## [GIVEN PASSAGE]
Journey's Weekly Homilies
September 1 (22nd Sunday, Ordinary Time)
Jer.20:7-9, Rom.12:1-2, Mt.16:21-27
Homily by Laurie
It has been
about a year since I have had the privilege of breaking open the
word for us. I wish I
could say that in this past year I have studied and prayed and
come to you anew, filled wisdom and the Holy Spirit.
It, aint necessarily so.
I have continued to struggle with the same questions we
have been asked this week and last.
In review, last
week the question was “who do you say that I am”. Those who
stood to share with us last week did not use Peter’s reply,
“You are the Christ, the son of the living God.” I would summarize their thoughts with this phrase.
Jesus is in the midst of people, Jesus is the one, with no
voice, that we are in this time and place to serve.
It is us here,
now, given up to ourselves, who demand that same salvation granted
to Jesus. The salvation that comes in turning outward, beyond our
needs and wants, to being in the world, but not of the world.
To be willing to face, even death, for the reign of God.
Given such faith as that, we would be carrying our crosses even
now. That Jesus who shows us that the way to salvation is both
faith and works, is a Jesus, who if I only really follow after, I
would proclaim the Christ, the Messiah, the Savior.
Jesus
saves, is a short succinct bumper sticker.
One, I might even be able to put on the bumper of my car,
but only with an asterisk, followed by, “see side window”.
Where one would find a long treatise clarifying that there
was nothing personal about the road to salvation.

## [WHAT TO DO]
**1)** From the homily above, print the passage from "To be willing" to "road to salvation.".
**2)** According to the homily, what question was posed the previous week?
**3)** Go on with the homily on salvation, picking up after its final sentence.

Saved entries

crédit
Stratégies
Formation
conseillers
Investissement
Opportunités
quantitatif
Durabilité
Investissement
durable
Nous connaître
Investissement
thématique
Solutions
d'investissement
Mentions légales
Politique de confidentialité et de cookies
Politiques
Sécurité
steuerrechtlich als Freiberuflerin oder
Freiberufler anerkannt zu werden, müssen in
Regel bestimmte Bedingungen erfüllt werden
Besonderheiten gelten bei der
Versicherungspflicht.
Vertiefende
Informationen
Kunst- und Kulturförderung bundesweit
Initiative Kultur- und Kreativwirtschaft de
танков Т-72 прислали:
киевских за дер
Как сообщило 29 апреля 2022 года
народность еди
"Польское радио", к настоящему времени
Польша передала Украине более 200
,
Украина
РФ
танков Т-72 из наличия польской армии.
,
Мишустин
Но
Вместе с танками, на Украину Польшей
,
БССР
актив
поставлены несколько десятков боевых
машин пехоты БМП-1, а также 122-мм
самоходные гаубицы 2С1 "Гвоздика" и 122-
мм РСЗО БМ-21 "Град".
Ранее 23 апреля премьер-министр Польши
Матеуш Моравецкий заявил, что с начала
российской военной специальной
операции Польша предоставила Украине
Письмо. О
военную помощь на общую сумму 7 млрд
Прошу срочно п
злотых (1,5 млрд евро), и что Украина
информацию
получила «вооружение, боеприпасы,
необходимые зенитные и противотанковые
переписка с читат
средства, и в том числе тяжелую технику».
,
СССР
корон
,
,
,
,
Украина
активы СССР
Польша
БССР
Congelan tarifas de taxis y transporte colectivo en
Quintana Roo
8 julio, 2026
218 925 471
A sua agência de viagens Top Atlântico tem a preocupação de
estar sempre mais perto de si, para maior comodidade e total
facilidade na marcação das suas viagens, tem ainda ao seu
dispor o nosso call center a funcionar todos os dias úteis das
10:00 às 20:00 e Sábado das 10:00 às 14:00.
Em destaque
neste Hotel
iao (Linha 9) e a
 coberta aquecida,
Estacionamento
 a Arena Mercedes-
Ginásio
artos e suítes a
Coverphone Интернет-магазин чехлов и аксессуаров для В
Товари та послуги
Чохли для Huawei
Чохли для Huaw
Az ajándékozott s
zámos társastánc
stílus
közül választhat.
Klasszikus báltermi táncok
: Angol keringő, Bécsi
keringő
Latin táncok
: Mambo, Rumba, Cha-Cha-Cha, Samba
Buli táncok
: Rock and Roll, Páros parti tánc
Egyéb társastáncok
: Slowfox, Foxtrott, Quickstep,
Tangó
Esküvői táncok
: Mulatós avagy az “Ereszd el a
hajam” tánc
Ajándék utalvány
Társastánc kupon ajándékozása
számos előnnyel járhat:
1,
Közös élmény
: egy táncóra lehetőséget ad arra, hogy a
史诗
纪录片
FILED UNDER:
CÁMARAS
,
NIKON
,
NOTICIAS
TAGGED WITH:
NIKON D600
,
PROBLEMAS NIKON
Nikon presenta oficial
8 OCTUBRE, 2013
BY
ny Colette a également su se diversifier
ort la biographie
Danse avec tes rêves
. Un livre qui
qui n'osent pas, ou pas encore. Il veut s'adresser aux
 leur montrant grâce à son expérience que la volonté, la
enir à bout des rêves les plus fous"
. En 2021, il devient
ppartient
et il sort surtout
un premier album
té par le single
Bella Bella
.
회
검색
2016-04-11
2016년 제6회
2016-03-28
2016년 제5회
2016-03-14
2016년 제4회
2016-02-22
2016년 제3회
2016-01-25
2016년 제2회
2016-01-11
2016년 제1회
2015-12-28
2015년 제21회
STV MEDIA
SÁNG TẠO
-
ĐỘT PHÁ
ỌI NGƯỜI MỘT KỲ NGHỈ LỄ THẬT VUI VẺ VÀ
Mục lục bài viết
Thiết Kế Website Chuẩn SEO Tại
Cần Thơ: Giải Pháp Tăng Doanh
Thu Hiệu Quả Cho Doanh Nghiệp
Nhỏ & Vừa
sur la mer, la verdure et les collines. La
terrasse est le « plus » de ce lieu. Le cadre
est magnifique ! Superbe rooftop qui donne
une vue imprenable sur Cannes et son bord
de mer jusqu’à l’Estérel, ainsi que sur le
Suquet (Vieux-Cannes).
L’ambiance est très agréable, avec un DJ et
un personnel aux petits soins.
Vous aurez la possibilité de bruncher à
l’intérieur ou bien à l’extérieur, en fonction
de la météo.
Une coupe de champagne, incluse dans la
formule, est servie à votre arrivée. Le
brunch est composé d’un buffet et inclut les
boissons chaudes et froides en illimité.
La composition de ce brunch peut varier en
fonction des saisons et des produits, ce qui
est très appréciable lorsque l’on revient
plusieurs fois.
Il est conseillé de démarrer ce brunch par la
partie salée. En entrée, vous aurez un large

## [ANSWERS TO THIS EXERCISE]
**1)**
To be willing to face, even death, for the reign of God.
Given such faith as that, we would be carrying our crosses even
now. That Jesus who shows us that the way to salvation is both
faith and works, is a Jesus, who if I only really follow after, I
would proclaim the Christ, the Messiah, the Savior.
Jesus
saves, is a short succinct bumper sticker.
One, I might even be able to put on the bumper of my car,
but only with an asterisk, followed by, “see side window”.
Where one would find a long treatise clarifying that there
was nothing personal about the road to salvation.

**2)** The question was "who do you say that I am."

**3)**
It is undertaken only through service to God’s creation,
and there is nothing straight or narrow or particularly personal,
about it.
Peter,
our hero, from last week, is today the foolish one, taken aside
for a firmly worded reprimand. “Get behind me, you Satan! You
are a hindrance to me, you are thinking in human terms, not in
those of God.” Hearing
for the first time in Matthews Gospel, that Jesus is not only
going to die, but that his death will be ignoble, Peter utters
something most human. “My God, say it isn’t so.”
We
have all let forth with a similar cry, when faced with loss and
death. Jesus’ anger
is not about the words themselves, but about the temptation,
someone he loves and cares for, is putting before him. The
temptation, to turn away from Jerusalem, to take another path in
life had to have been strong. To just, leave behind the faith that
binds him, to people and to his Abba.
What Jesus knows, that Peter maybe doesn’t understand
yet, is that for people of faith there is no turning back.
There are detours, mazes with seemingly no way out, years
spent following after temptation, but always, buried in us is the
faith that pulls us on. The question is not can we follow after,
for like Jeremiah we have been deceived, or as another translation
puts it duped. What we have seen and heard in faith will not leave us in
drought with out water or vision.
We know by faith that we are the trees planted by the
spring, even when no water flows, our roots are feed and faith is
kept alive.
The
question is will we follow after? There are times when, we try not
to cry out, not to care about famine and war and our sometimes,
own indifference. We grow weary with holding in what faith would
have us shout.
That
weariness sometimes overwhelms me, for to keep faith hidden, to
give no voice to Jesus crying out for justice, means turning to
temptation, following after all that deadens me to being present.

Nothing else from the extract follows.